2. Я обещаю прийти к любой указанной Глазковым проруби в любой выбранный им мороз, раздеться, нырнуть, сосчитать, кажется, до 15 или 20, не помню, вылезти, растереться — и не простудиться.
3. В случае, если все-таки простужусь, — возвращаю зря потраченные профилактические средства в двойном размере.
В редакцию заходит невероятное множество самых различных людей, и ни разу ни до того, ни после я себя так не вел: дело было именно в Глазкове. Потом я и сам наблюдал, как в его присутствии люди менялись и совершали поступки, которых никто, в том числе и они сами, не ожидали.

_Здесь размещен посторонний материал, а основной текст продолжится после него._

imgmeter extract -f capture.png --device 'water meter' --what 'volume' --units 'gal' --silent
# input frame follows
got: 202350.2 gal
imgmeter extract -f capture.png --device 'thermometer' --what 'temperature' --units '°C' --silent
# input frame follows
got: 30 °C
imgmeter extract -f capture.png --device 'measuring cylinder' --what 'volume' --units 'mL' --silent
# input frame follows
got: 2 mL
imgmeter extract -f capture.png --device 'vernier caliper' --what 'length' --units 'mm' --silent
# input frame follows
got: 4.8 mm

Поэт ничуть не удивился моей клятве-пари, принял ее, но, не знаю, почему все это не состоялось. Может быть, он просто не хотел, чтобы я схватил воспаление легких.

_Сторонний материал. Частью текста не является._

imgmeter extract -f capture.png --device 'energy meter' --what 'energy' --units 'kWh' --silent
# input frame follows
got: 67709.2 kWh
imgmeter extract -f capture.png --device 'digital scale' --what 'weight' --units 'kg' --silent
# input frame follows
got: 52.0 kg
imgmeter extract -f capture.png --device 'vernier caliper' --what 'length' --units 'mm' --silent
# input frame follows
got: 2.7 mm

Иногда жизнь становилась безумно сложной. Тогда, в самые трудные моменты, вспоминался Глазков, и это было как действенное заклятье от ложной мудрости и от страха. Призраки разбегались при одном упоминании о нем.

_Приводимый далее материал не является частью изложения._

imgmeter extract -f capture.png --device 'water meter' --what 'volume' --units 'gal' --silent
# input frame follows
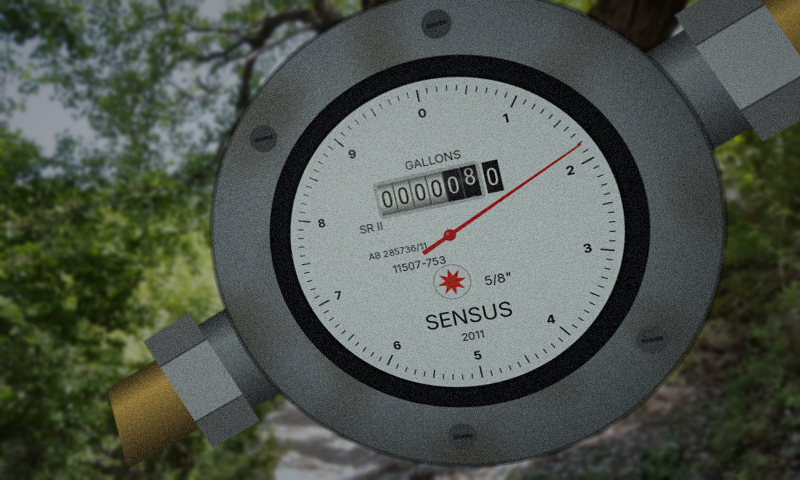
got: 81.8 gal
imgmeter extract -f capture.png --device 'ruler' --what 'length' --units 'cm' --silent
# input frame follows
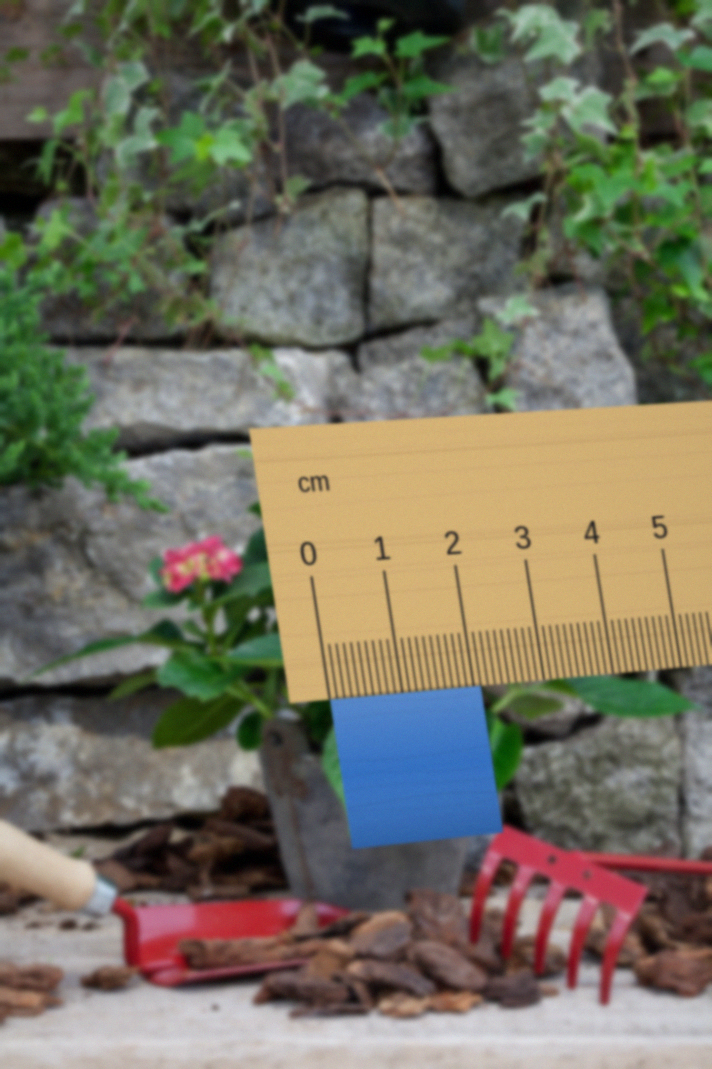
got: 2.1 cm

Меня, помнится, ужасно занимало, что поэзия, даже самая замечательная, оказывалась бессильной в жизни, в быту, и даже Пушкина не могла уберечь от неудач в любви, как, скажем, в случае с Олениной. Просто руки опускались, когда подумаешь об этом. Но Глазков и здесь был чуть ли не единственным известным мне исключением. Он в такой ситуации написал стихи, как будто и не знал, что это не помогает никогда. Стихи получились очень смешными и очень искренними, а самое главное — подействовали.
Однажды я читал его новые стихи. И вдруг меня остановили строки о парусе (кажется, он срезал там тонкий слой ветра). Такая изысканная метафористика — и здесь? Я поднял глаза на автора.
Он, кажется, ждал моего изумления и радостно улыбнулся, когда его увидел:
— Да, — сказал он с важностью, — это мне несвойственно.
Оказывается, он писал не просто «как рожден», он выбирал, он видел и другие возможности… Это было очень интересно и еще что-то добавляло к знанию о нем.
Он умел упрощать самое запутанное. Причем упрощать — не искажая. К тому же то, как делал это он, было абсолютно свежо, очень наглядно и просто, но почему-то никому, кроме него, не доступно.
Брехт любил упрощать самые сложные социальные узлы, и это потрясало всех, кто сталкивался с ним. Глазков не выбирал узлов, упрощал всякие — семейные, бытовые, поэтические, социальные.